❓ PERTANYAAN:
Lee yang terhormat, Anda telah banyak menjelaskan tentang kesadaran hewan, namun apakah tumbuhan juga memiliki kesadaran, mengapa mereka tumbuh di wilayah tertentu, dan bagaimana cara menjalin kontak dengan mereka? Apakah ada tumbuhan yang bukan berasal dari Bumi melainkan dibawa dari planet lain, seperti apa wujudnya, dan jenis tanaman apa yang akan ada di planet ini di masa depan? Dan pertanyaan yang paling utama: Apakah "Bunga Merah" yang legendaris itu benar-benar ada di Bumi?
❗️ JAWABAN lee:
Segala sesuatu adalah kesadaran. Sementara itu, tumbuhan merupakan wujud kesadaran yang terorganisir berdasarkan prinsip transmisi frekuensi langsung dari dimensi yang lebih "tinggi". Tumbuhan itu sendiri menyadari individualitasnya, sekaligus keterikatannya pada spesies secara keseluruhan, serta merasakan bentuk kesadaran lain sebagai bagian dari proses keberadaan bersama di dunia fisik.

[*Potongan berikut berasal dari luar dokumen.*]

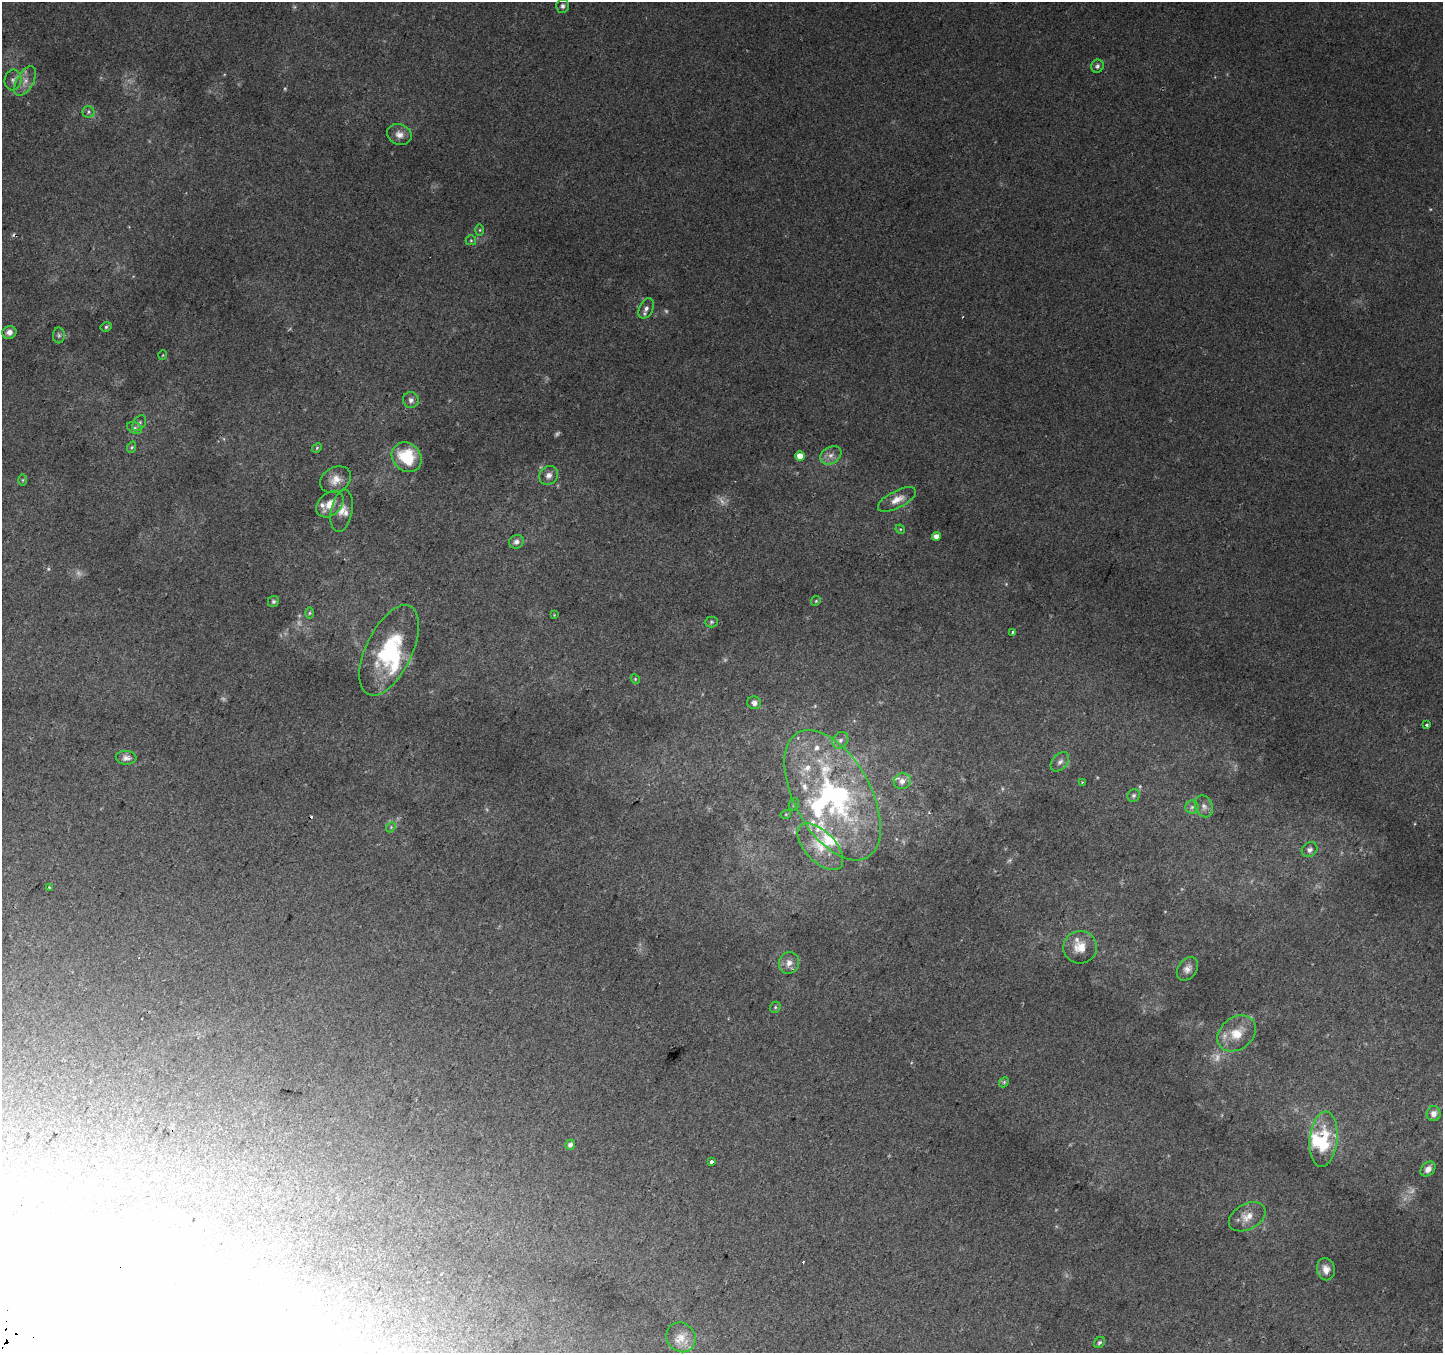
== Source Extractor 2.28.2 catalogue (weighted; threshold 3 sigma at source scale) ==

Kesadaran mereka lebih berorientasi pada dinamika proses dan pertukaran kondisi, bukan pertukaran pendapat seperti halnya manusia. Oleh karena itu, jenis kesadaran mereka pada dasarnya tidak memiliki penilaian subjektif. Mereka lebih mengutamakan aspek transmisi serta penerimaan dan pengiriman kondisi tanpa mempedulikan konsep baik atau buruk, serta bebas dari ekspektasi maupun preferensi.
Secara organik dan sesuai kodratnya, mereka bergerak menuju apa yang mendukung kehidupan dan menjauh dari apa yang membahayakan mereka. Bagi mereka, inilah yang disebut hidup dalam "Aliran". Sensasi Aliran ini dapat mereka pancarkan kepada manusia jika orang tersebut selaras dengannya. Hewan-hewan merasakan hal ini secara langsung.
Seluruh jenis tumbuhan sebenarnya "ditanam" dari sistem bintang lain. Namun, banyak di antaranya yang dibawa secara sengaja dalam waktu yang belum terlalu lama. Mereka tidak sekadar didatangkan, tetapi juga diadaptasikan dengan kondisi Bumi. Gandum adalah contoh yang sangat nyata. Struktur DNA-nya berbeda secara signifikan dari tanaman lain dan memiliki karakteristik yang sangat spesifik. Istilah "Arya" sendiri awalnya bukan merujuk pada "perbedaan ras", melainkan ditujukan bagi bangsa-bangsa yang dilatih untuk membudidayakan gandum yang dibawa dan diadaptasi dari planet lain.
Jagung memiliki kisah serupa, namun dengan rute kedatangan yang berbeda di Bumi melalui transformasi DNA, dan tanaman ini dibawa langsung oleh bangsa yang memang sudah membudidayakannya sejak awal. Bangsa tersebut telah meninggalkan Bumi, bukannya "menghilang secara misterius".
Tumbuhan memiliki kesadaran kolektif yang mampu menciptakan wujud individual, yang kita kenal sebagai "roh alam" atau "elemental". Namun, karena wujud mereka diciptakan untuk tugas-tugas tertentu, mereka tidak menjalani gaya hidup yang dipahami manusia; artinya, mereka tidak mengikatkan diri pada dunia fisik melalui objek eksternal dan tidak membutuhkan "fasilitas peradaban".
Anda dapat berkomunikasi melalui Hati. Dalam berbagai webinar, saya telah menjelaskan prinsip-prinsip berkomunikasi dengan pohon, di mana poin kuncinya adalah mendengarkan resonansi batin saat menjalin kontak dan bersandar pada sensasi perasaan, bukan pada rangkaian kata-kata.
Tentu saja, "Bunga Merah" yang ajaib itu memang ada. Masalahnya adalah — kemampuan atau keajaiban apa yang Anda harapkan darinya?